In this course, we will look at the dominant software systems and algorithms for coping with Big Data. This course will allow students to combine principles from multiple domains to analyze large volumes of unstructured datasets.
The course will involve hands-on programming assignments using real-world datasets and services on Azure cluster made possible by Microsoft Educator Grant Program.
General characterization
Code
200145
Credits
7.5
Responsible teacher
Hours
Weekly - Available soon
Total - Available soon
Teaching language
Portuguese. If there are Erasmus students, classes will be taught in English
Prerequisites
None
Bibliography
Hadoop: The Definitive Guide. Tom White. O'Reilly 2014; Big Data Made Easy: A Working Guide to the Complete Hadoop Toolset. Michael Frampton; 0; 0; 0
Teaching method
The course is mainly based on lecture and practical classes. The practical sessions include exposure of concepts and methodologies, sample resolution, discussion and interpretation of results. Practical work, which is very significant in this course is done by students outside the classroom, but is evaluated
Evaluation method
1st term and 2nd term
• elective group project (40%)
• exam (60%)
Subject matter
The course topics are:
• Course overview.

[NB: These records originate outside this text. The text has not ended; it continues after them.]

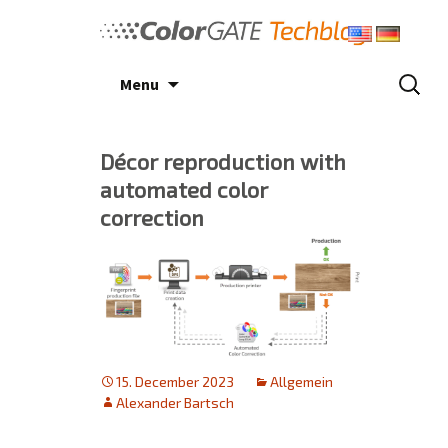
Skip
to
content
Search
Menu
for:
Décor reproduction with
automated color
correction
15. December 2023
Allgemein
Alexander Bartsch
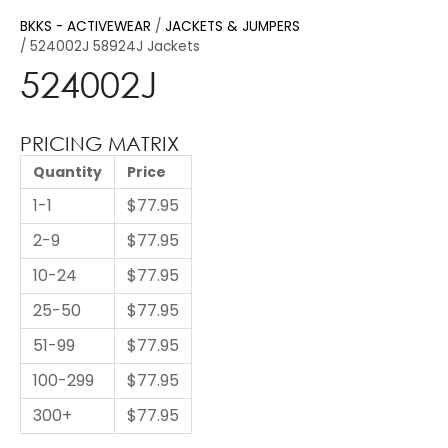
BKKS - ACTIVEWEAR
JACKETS & JUMPERS
524002J 58924J Jackets
524002J
PRICING MATRIX
Quantity
Price
1-1
$77.95
2-9
$77.95
10-24
$77.95
25-50
$77.95
51-99
$77.95
100-299
$77.95
300+
$77.95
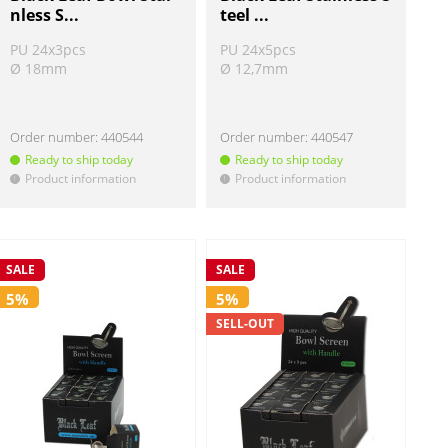
nless S...
teel ...
PU 24x3pcs
PU 24x5pcs
Ø 18mm
Ø 12,7mm
Order number:
440544
Order number:
440547
Ready to ship today
Ready to ship today
Product information
Product information
!
!
SALE
SALE
5%
5%
SELL-OUT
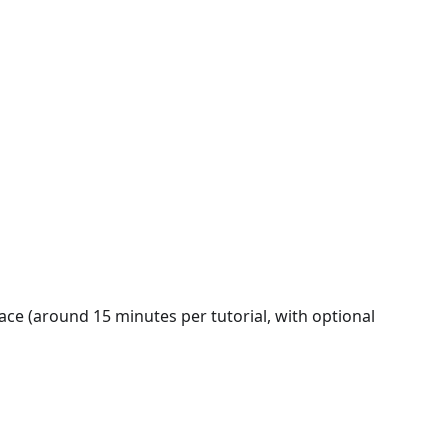
ace (around 15 minutes per tutorial, with optional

Introduction to Big Data
• "Introduction to Hadoop
o Understanding the Hadoop Architecture
o Setting Up A Pseudo-Distributed Environment
o The Distributed File System (HDFS)"
• Understanding MapReduce.
o Understanding MapReduce 2.0 YARN
• MapReduce development
• Introduction to Hive
o Interacting with Data via the Hive Console
o Creating Databases, Tables, and Schemas for Hive
o Loading Data into Hive from HDFS
o Querying Data and Performing Aggregations With Hive"
• MapReduce development: advanced
• Understanding PIG
• Using Hadoop in the Cloud: HDInsight
• Big data analytics demos